====== Extract ======

Amsterdam: Chez Jean Blaeu, 1667. Contemporary vellum, gold-stamped.
Kendall
Collection.
Blaeu’s Grand
Atlas has two maps including 17th-century Mexico, a more
detailed one concentrating on the central areas and the Pacific coast,
and this one, covering a wider area, including the Caribbean coastline and Vera Cruz. The twelve volumes of maps in this atlas,
published by Blaeu's son in various editions with accompanying text in
different major languages, cover the whole known world and constitute
the single most important Renaissance map series in Thomas Cooper
Library. The beautiful hand-colored copperplates of the Blaeu atlas
are nearly all reprintings of maps originally engraved and issued by
the elder Blaeu in the 1630's and 1640's.

A Depiction of Mexico City from the
1670's
Montanus, Arnoldus, 1625?-1683.
De Nieuwe en onbekende weereld
of Beschryving van America en 't zuid-land,vervaetende d'oorsprong der
Americaenen en zuid-landers, gedenkwaerdige togten derwaerds,
gelegendheid der vaste kusten, eilanden, steden, sterkten, dorpen,
tempels, bergen, fonteinen, stroomen, huisen, de natuur van beesten,
boomen, planten en vreemde gewasschen, Gods-dienst en zeden,
wonderlijke voorvallen, vereeuwde en
oor/oogen . . .
Amsterdam: Meurs, 1671.
Large paper. Contemporary calf. Alfred Chapin Rogers Collection.
Montanus's
description of the Americas (which was immediately pirated for English
translation by John Ogilby) also includes a double-page engraving of
Port Acapulco.

A British Traveler
through Mexico in the mid-17th century
Gage, Thomas, 1603?-1656.
A new survey of the West-India's: or, The English American his
travail by sea and land; containing a journal of three thousand and
three hundred miles within the main land of America. Wherein is set
forth his voyage from Spain to St. John de Ulhua; and from thence to
Xalappa, to Tlaxcalla, the City of Angels, and forward to Mexico.

======

- Work instructions -
[1] Reproduce the passage of the exhibit text that begins at "De Nieuwe en" and stops after "oor/oogen . . .", replacing "fonteinen" with "bronnen".
[2] According to the exhibit text, who pirated Montanus's description of the Americas for English translation?
Answer using only the exhibit text.

====== Raw records ======

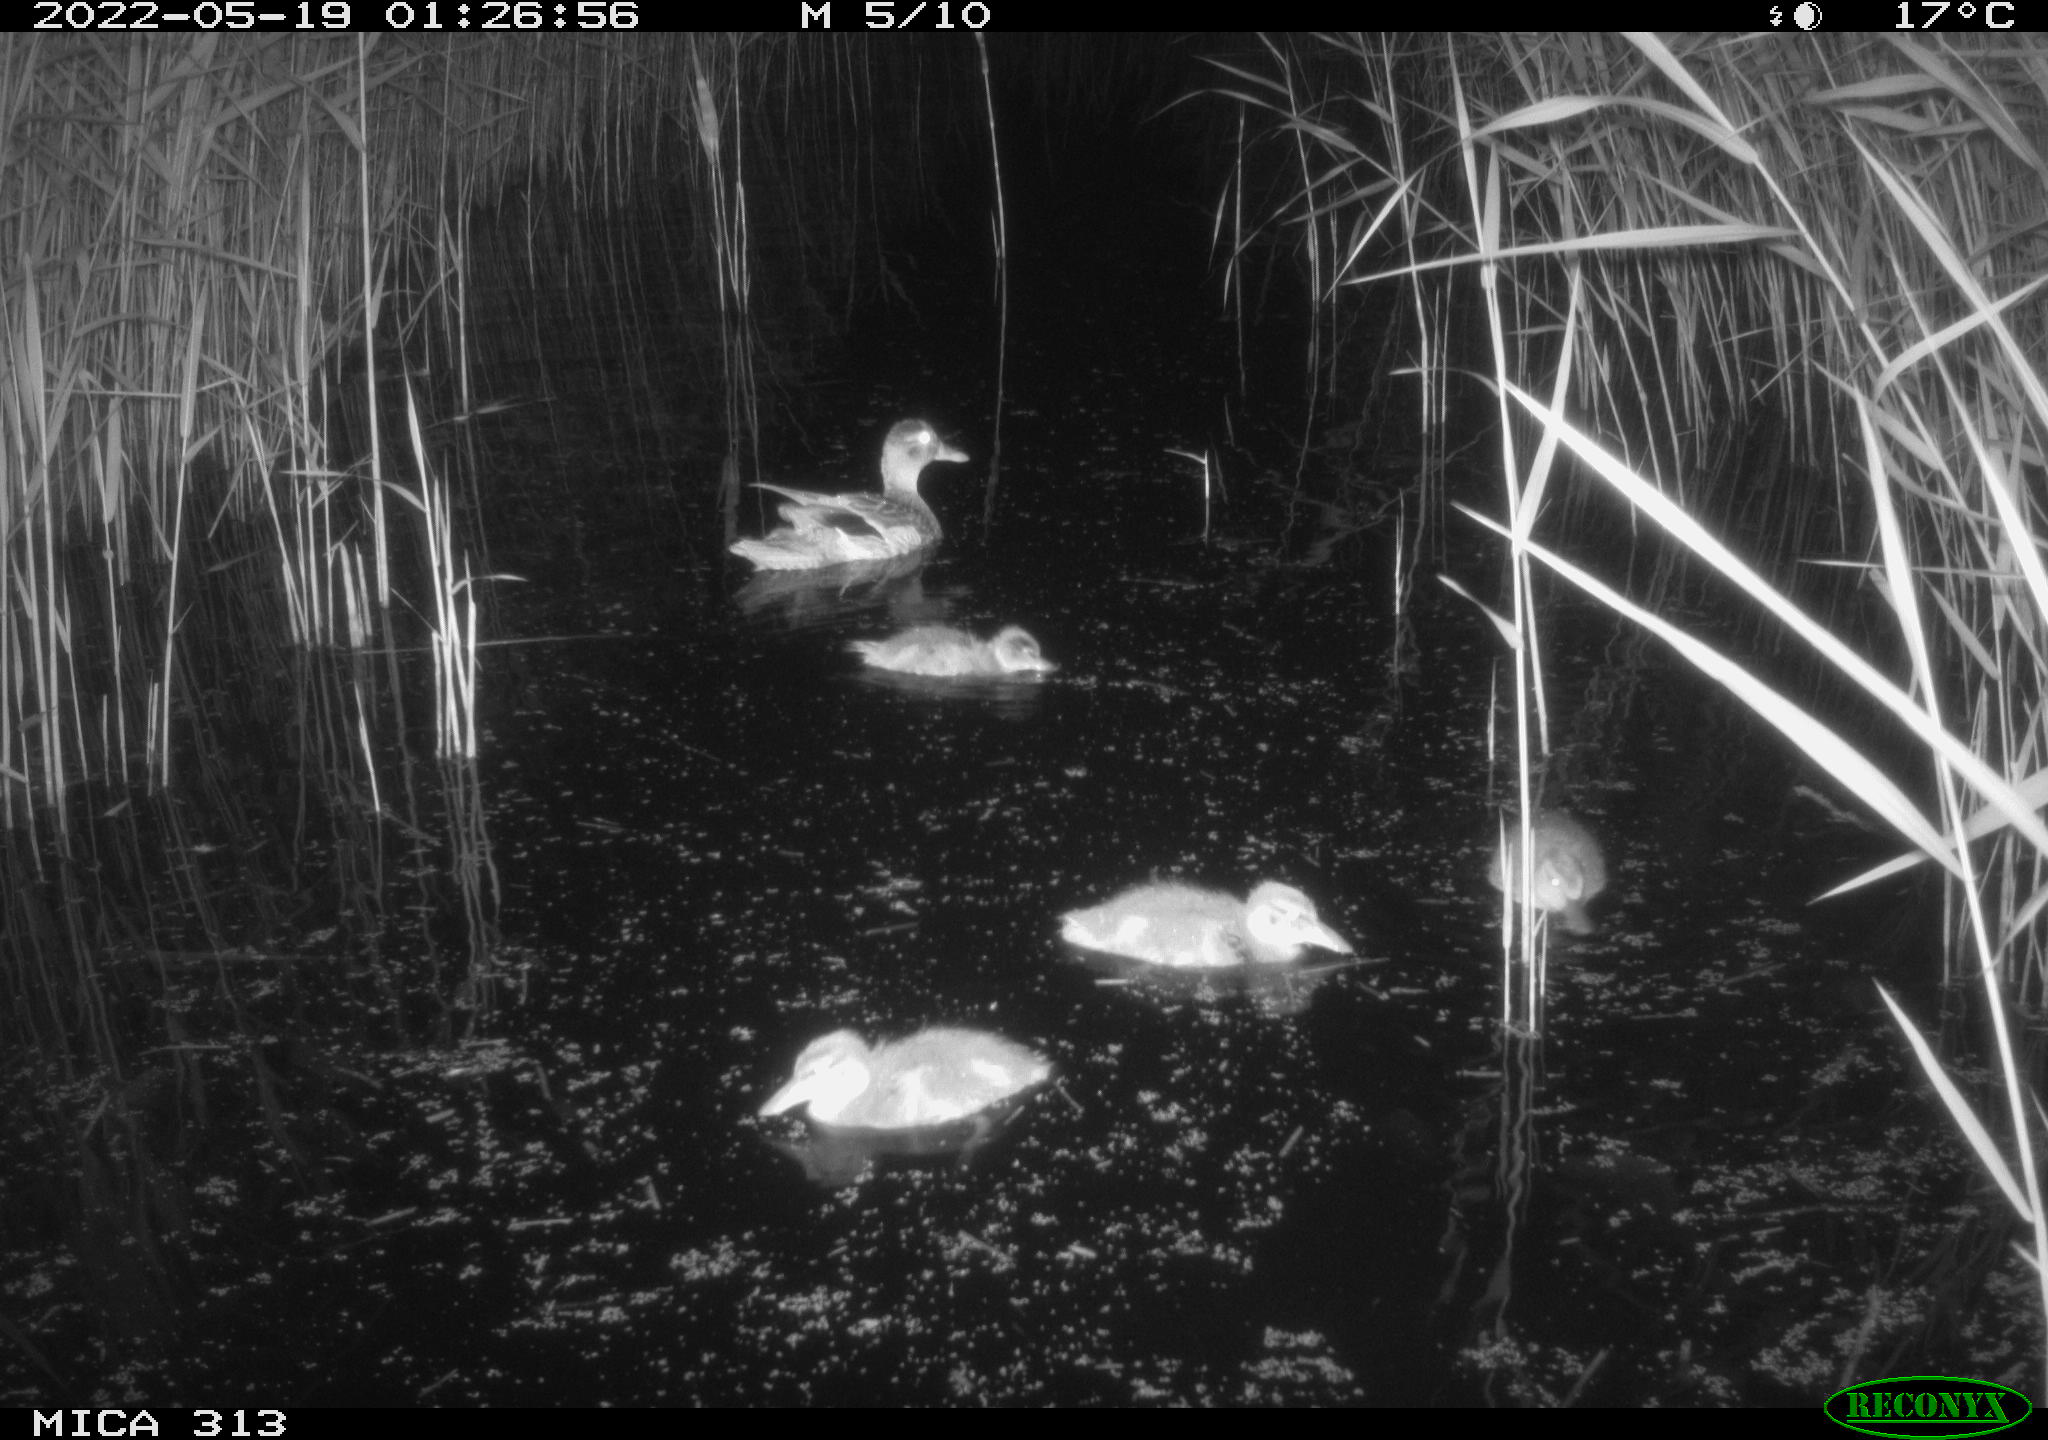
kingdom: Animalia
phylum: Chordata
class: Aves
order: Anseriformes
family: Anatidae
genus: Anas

======
====== Raw records ======

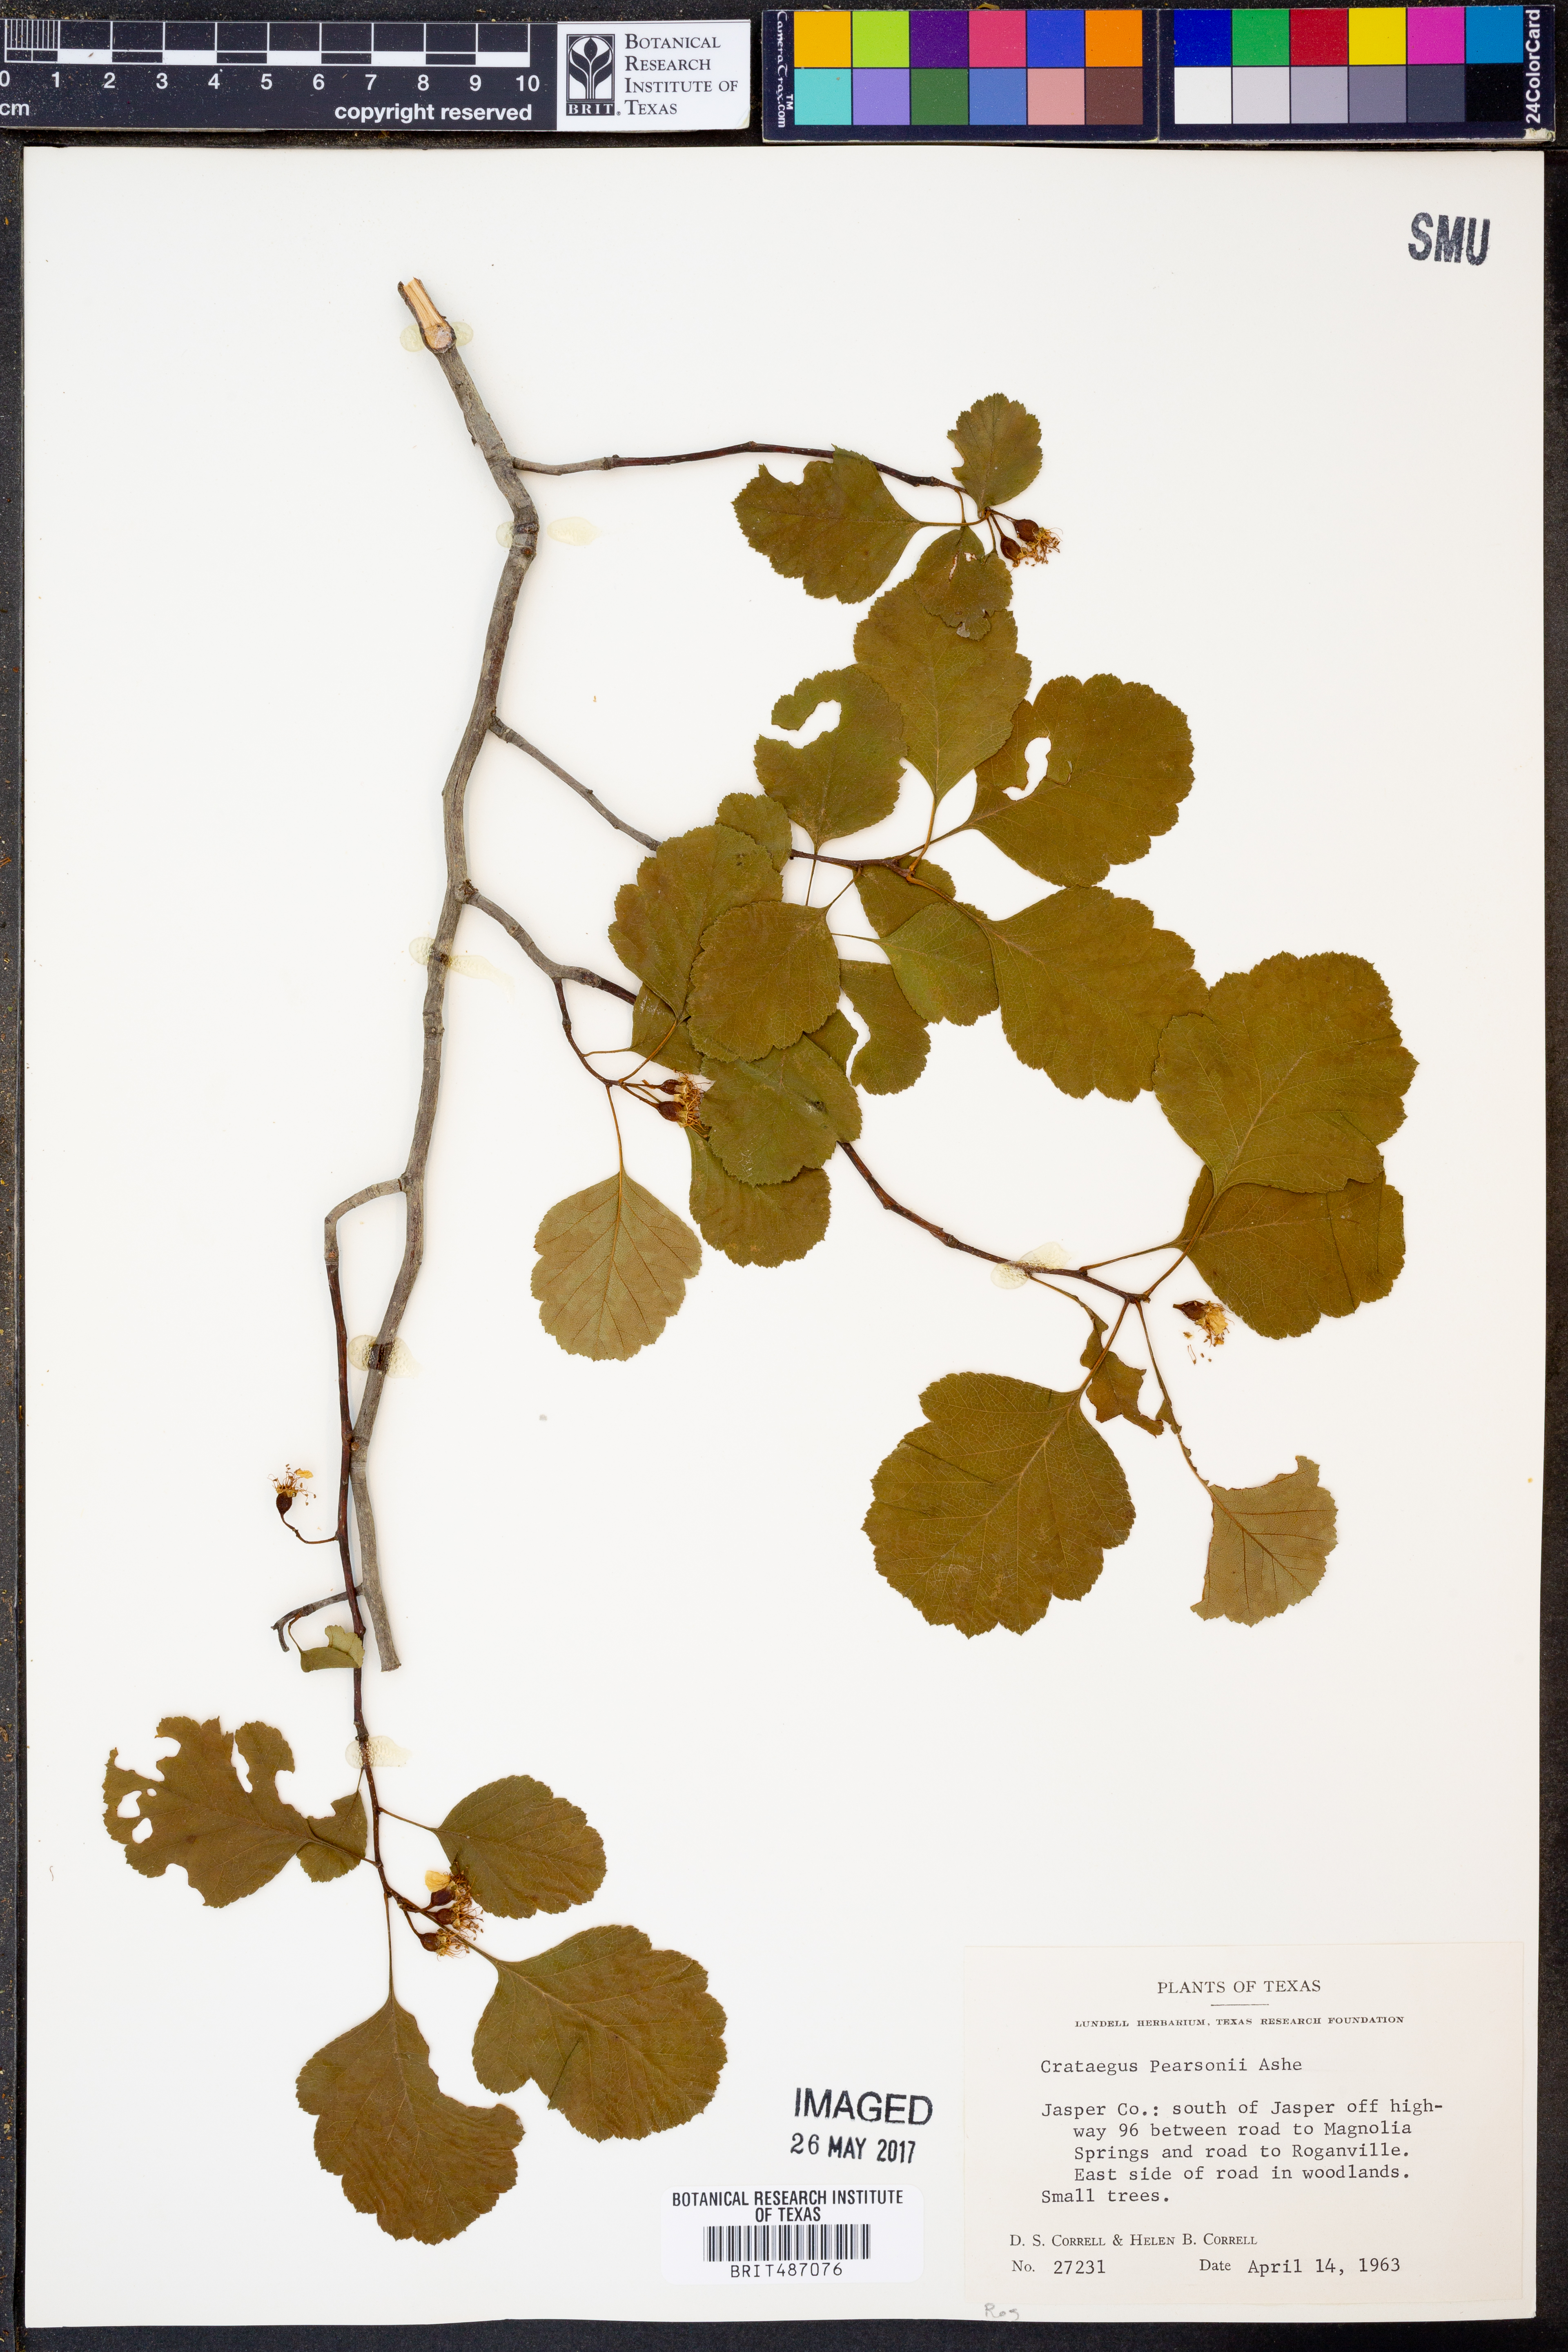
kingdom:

======
====== Raw records ======

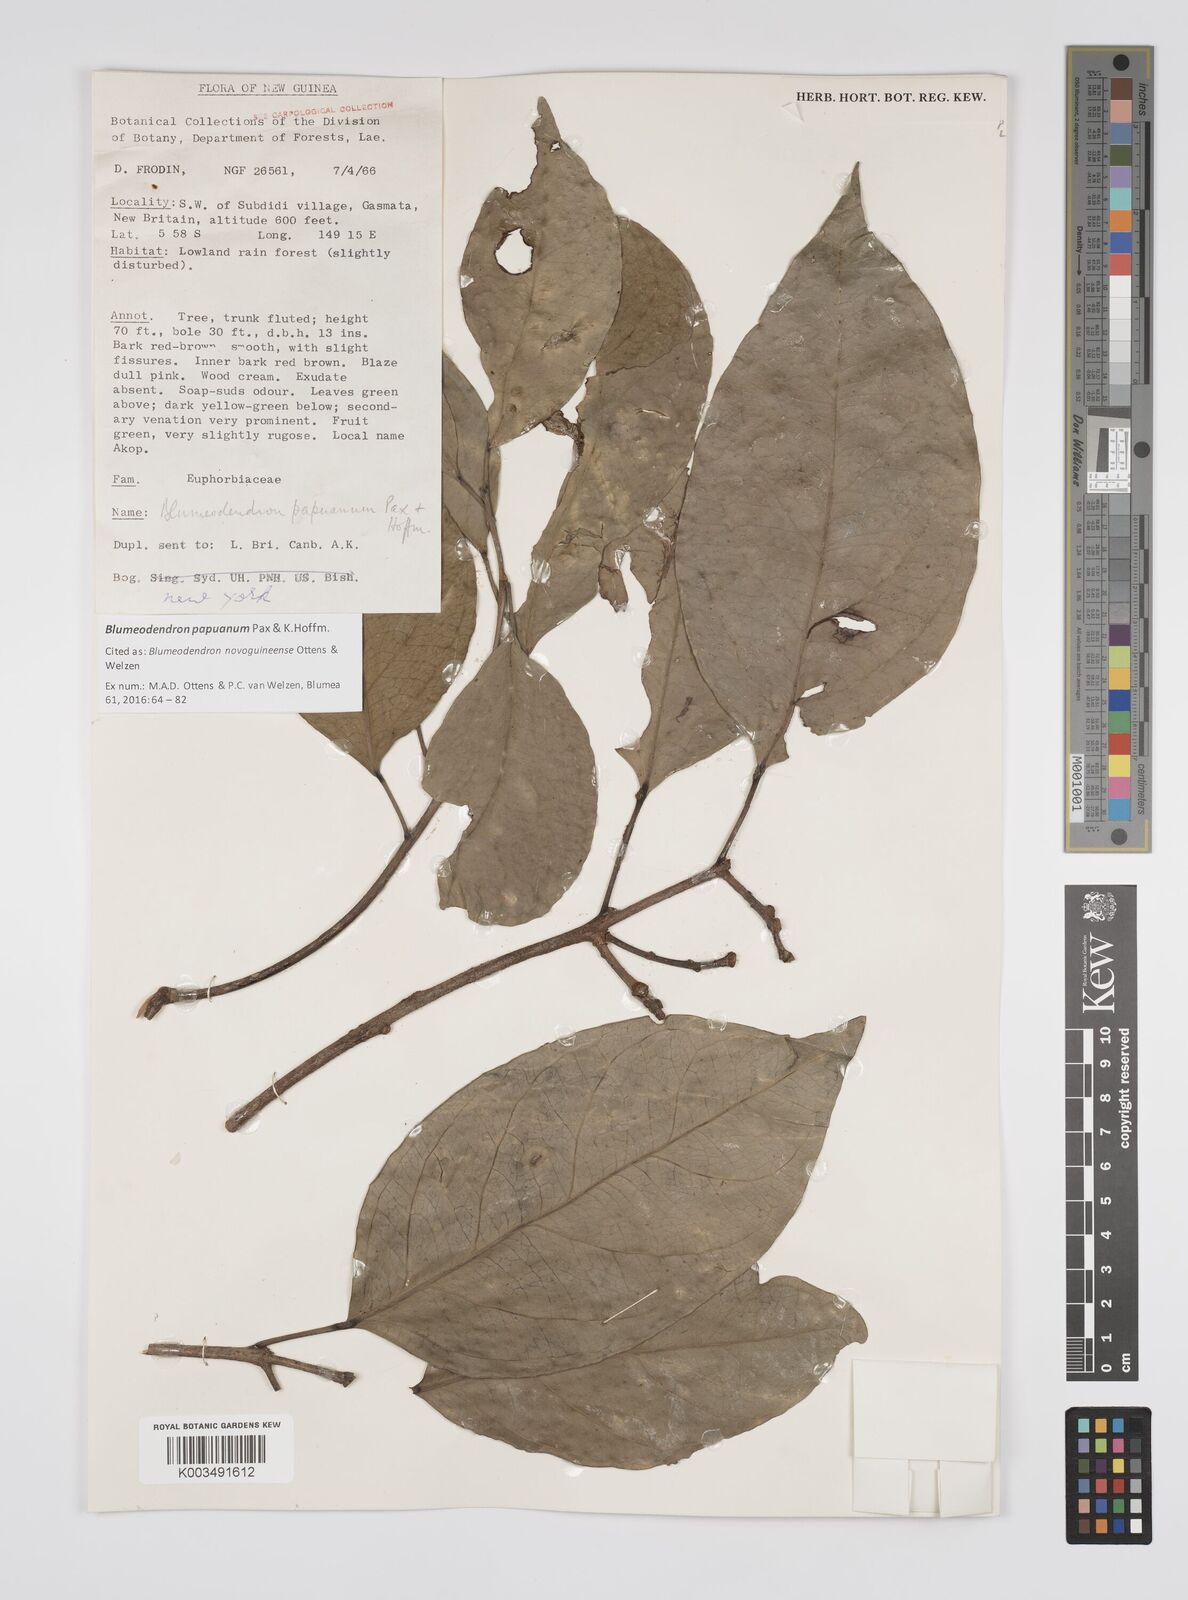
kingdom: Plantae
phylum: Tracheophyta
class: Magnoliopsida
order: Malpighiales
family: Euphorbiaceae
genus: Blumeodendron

======

- The replies -
[1]
De Nieuwe en onbekende weereld
of Beschryving van America en 't zuid-land,vervaetende d'oorsprong der
Americaenen en zuid-landers, gedenkwaerdige togten derwaerds,
gelegendheid der vaste kusten, eilanden, steden, sterkten, dorpen,
tempels, bergen, bronnen, stroomen, huisen, de natuur van beesten,
boomen, planten en vreemde gewasschen, Gods-dienst en zeden,
wonderlijke voorvallen, vereeuwde en
oor/oogen . . .

[2] John Ogilby